Saturday 6 April 2013

Fifteen Volumes

Before Poul Anderson's History of Technic Civilization was gathered into seven omnibus volumes, it had been spread across perhaps eighteen regular-sized volumes, whether novels or collections. Other authors, of course, have written linear series of comparable or even greater length. The central part of James Blish's more compact body of work comprises fifteen volumes including prequels, sequels and cross-references although without in this case combining into any single linear sequence:

The Star Dwellers and Mission To The Heart Stars are companion volumes;
The Quincunx Of Time and Midsummer Century are, very slim, companion volumes;
each of these diptychs is loosely linked to one other, shorter, work;
the two shorter works, "A Dusk Of Idols" and "A Style In Treason," were collected in Anywhen;
each of the diptychs also refers back to an earlier work featuring Adolph Haertel;
Mission To The Heart Stars summarizes the plot of "Common Time," collected in Galactic Cluster where it does form a linear sequence with two other stories;
The Quincunx Of Time refers, less directly, to Welcome To Mars;
one other novel, A Case Of Conscience, refers to Haertel and is Volume III of the After Such Knowledge Trilogy;
two parallel linear "tetralogies" are the pantropy series, collected in one volume, and the Okies series, collected in four regular volumes or one omnibus volume.

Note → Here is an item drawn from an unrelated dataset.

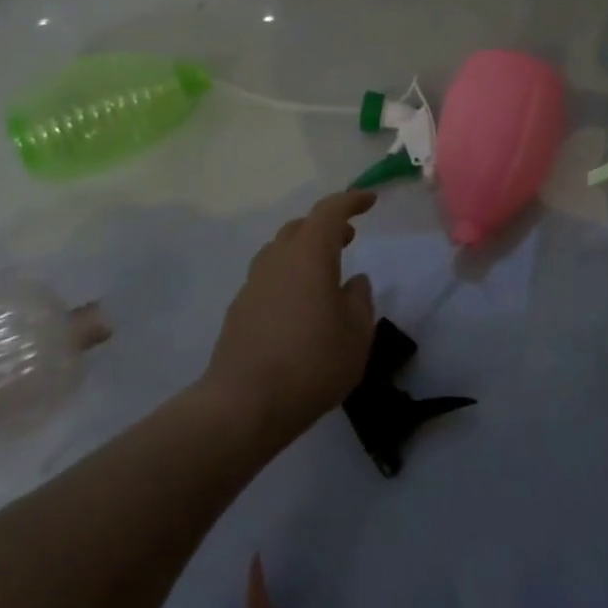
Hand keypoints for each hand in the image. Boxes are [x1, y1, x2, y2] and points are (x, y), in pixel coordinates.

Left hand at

These fifteen regular-sized volumes contain six series with mutual cross-references and sometimes even overlapping contents. Since Volumes I and II of After Such Knowledge are, respectively, a historical novel and a contemporary fantasy, they seem to be far removed from the remaining thirteen volumes. However, the central character of Volume I is Roger Bacon, the founder of scientific method, thus an early predecessor of Blish's fictional scientists, including Haertel.